*WORK REQUEST A:* Reproduce the passage of the article on the Hempstead school board lawsuit from "The suit claims" up to and including "County Supreme Court.".

----- TEXT SHOWN

March 8, 2005 — The Nassau Chapter of the New York Civil Liberties Union is suing the Hempstead School Board for denying the constitutional rights of a Hempstead man who wants to attend school board meetings. The Board has denied Ronsard Mazile access to school property, including open school board meetings and parent-teacher conferences, without any due process and in retaliation for his open criticism of school board management.

In announcing the civil suit, chapter director Barbara Bernstein said, “Mr. Mazile is doing nothing more than trying to call his elected representatives to public accountability. We don’t punish people without presenting them with evidence and allowing them to defend themselves. Democratic government only works when it operates in the sunlight. That’s why we have a Bill of Rights.”

Frustrated after years of criticizing the Hempstead school board for mismanaging both finances and education, Mazile joined a parents’ group that sought the removal of the board. When he tried to serve the board members individually with a petition, as required by Albany, at a November open board meeting, Superintendent Susan Johnson ordered him to leave and not to return to school property, an order confirmed by her letter threatening arrest. When Mazile did try to attend the January board meeting, he was escorted out by two police officers.

Mazile’s frustration with the Hempstead school board increased last year when the board fired the then-superintendent Nathaniel Clay and appointed Susan Johnson. In March when the board went into prolonged executive session, Mazile’s attempt to find out when they would revert to a public meeting resulted in an accusation that he hit a board member when he tried to open the door, an accusation he denies. Johnson’s letter cites the March and November meetings as the reason for her ban “until further notice,” adding that if he tries to return, he will be “arrested for trespassing.”

NYCLU cooperating attorney E. Christopher Murray remarked on filing the lawsuit, “School officials, like all public officials, cannot arbitrarily punish citizens for publicly criticizing them by banishing them from school property. These are core principles we are defending.”

The suit claims Mazile has been denied his First Amendment right to express an opinion at a public meeting and to use legal process to petition the Commissioner of Education; his Fifth and Fourteenth Amendment right to equal protection and his right to due process to determine any misconduct, all under the U.S. Constitution; and his right to attend open meetings of public bodies under the NY State Open Meetings Law. The Article 78 petition was filed March 7, 2005 in Nassau County Supreme Court.

----------
----- LISTED ENTRIES

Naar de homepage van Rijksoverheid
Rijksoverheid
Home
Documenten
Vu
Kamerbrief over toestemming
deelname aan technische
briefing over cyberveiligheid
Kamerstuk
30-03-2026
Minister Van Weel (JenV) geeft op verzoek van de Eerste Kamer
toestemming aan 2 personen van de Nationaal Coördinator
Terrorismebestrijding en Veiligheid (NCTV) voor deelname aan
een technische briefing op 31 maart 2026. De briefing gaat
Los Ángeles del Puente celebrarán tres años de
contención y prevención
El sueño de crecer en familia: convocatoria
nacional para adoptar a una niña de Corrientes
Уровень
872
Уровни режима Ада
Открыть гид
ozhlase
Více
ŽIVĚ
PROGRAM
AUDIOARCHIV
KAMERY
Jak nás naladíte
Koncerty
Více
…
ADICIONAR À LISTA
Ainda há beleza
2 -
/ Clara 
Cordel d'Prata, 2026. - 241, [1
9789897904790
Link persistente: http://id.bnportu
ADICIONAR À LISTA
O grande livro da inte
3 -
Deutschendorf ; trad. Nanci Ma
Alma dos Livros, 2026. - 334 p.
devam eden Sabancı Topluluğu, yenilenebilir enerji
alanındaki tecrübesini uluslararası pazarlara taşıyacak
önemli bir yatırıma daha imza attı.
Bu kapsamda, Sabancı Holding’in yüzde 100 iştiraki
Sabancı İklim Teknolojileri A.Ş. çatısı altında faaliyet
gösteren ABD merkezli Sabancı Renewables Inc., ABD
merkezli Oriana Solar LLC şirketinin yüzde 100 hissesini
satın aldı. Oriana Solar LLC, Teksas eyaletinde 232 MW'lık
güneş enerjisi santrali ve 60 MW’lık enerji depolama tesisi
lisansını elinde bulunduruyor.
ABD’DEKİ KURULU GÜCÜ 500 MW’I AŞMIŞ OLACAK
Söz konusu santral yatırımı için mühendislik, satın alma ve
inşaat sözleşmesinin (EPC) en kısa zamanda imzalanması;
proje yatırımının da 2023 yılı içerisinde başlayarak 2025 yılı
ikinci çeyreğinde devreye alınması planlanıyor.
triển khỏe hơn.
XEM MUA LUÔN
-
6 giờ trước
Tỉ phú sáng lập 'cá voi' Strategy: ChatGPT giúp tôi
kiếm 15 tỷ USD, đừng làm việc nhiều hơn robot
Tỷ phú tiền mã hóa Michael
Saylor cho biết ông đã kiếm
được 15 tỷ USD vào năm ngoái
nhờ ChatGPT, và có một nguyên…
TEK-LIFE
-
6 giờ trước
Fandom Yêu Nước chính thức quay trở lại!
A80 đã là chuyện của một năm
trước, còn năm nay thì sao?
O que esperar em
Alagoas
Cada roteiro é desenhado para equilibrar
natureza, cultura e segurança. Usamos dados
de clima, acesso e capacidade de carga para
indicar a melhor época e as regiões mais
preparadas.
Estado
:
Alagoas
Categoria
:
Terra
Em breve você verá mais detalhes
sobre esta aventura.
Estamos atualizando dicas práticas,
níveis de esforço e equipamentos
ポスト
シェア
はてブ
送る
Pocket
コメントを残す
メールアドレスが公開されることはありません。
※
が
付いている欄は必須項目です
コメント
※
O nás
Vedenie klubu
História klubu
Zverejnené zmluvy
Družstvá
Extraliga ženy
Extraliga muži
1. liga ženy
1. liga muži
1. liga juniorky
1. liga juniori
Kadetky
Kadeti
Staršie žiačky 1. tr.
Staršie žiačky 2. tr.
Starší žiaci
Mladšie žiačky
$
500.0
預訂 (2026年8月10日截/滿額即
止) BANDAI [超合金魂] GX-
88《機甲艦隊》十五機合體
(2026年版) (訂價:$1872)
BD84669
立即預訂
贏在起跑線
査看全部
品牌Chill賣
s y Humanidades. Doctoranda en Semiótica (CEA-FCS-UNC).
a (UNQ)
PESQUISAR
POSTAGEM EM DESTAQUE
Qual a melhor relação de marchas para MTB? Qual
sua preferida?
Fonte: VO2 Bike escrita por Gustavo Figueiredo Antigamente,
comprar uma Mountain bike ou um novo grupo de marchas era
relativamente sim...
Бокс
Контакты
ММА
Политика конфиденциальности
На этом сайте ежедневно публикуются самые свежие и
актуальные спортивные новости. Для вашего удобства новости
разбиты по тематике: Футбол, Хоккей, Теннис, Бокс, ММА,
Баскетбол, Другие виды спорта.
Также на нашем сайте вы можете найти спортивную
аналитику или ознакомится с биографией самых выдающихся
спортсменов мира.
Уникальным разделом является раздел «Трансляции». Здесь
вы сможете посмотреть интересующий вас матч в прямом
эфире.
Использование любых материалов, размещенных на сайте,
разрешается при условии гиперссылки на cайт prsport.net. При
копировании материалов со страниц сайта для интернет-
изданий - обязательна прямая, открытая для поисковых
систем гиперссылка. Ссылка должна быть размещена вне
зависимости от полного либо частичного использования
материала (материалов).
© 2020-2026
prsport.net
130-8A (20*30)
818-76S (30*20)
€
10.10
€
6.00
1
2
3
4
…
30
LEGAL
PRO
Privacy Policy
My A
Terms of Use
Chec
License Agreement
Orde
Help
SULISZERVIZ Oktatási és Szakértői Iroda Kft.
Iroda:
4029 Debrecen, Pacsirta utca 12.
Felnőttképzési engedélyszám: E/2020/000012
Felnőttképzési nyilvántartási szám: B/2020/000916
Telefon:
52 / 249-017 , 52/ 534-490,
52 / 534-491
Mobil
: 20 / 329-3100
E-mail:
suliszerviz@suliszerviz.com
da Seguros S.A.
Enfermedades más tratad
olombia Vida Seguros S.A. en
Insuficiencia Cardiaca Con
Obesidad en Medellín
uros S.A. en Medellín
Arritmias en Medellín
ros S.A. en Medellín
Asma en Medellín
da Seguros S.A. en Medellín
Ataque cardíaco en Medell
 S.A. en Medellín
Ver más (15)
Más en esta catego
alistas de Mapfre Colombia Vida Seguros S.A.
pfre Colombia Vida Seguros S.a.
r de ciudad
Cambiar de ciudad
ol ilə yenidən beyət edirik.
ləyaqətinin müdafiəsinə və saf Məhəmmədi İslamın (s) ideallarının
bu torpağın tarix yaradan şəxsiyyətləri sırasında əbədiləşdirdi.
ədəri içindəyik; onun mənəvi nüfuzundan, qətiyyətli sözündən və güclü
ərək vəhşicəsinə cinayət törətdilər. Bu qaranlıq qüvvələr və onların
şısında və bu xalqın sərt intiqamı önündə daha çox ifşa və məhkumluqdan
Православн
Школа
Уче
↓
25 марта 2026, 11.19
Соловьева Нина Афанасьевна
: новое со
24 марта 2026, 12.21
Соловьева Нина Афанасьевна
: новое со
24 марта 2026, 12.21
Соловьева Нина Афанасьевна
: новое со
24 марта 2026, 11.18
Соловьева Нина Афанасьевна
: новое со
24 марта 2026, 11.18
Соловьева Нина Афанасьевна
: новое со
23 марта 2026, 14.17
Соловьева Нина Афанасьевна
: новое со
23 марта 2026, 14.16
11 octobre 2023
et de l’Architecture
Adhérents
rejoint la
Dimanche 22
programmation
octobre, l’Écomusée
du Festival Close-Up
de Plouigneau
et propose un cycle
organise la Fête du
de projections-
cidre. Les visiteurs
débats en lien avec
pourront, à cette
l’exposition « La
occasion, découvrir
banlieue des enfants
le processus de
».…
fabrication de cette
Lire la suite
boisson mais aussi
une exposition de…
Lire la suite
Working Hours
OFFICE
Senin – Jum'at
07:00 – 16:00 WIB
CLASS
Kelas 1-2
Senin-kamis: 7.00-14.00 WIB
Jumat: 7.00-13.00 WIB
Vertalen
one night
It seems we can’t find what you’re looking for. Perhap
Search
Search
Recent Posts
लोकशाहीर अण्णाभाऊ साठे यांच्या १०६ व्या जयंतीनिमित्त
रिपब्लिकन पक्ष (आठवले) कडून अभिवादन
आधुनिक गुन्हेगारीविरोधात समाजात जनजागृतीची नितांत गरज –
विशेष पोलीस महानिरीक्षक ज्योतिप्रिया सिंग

----------

*WORK REQUEST B:* Write out the records from their start up to and including the line with "Minister Van Weel".

*EXERCISE ANSWER A:*
The suit claims Mazile has been denied his First Amendment right to express an opinion at a public meeting and to use legal process to petition the Commissioner of Education; his Fifth and Fourteenth Amendment right to equal protection and his right to due process to determine any misconduct, all under the U.S. Constitution; and his right to attend open meetings of public bodies under the NY State Open Meetings Law. The Article 78 petition was filed March 7, 2005 in Nassau County Supreme Court.

*EXERCISE ANSWER B:*
Naar de homepage van Rijksoverheid
Rijksoverheid
Home
Documenten
Vu
Kamerbrief over toestemming
deelname aan technische
briefing over cyberveiligheid
Kamerstuk
30-03-2026
Minister Van Weel (JenV) geeft op verzoek van de Eerste Kamer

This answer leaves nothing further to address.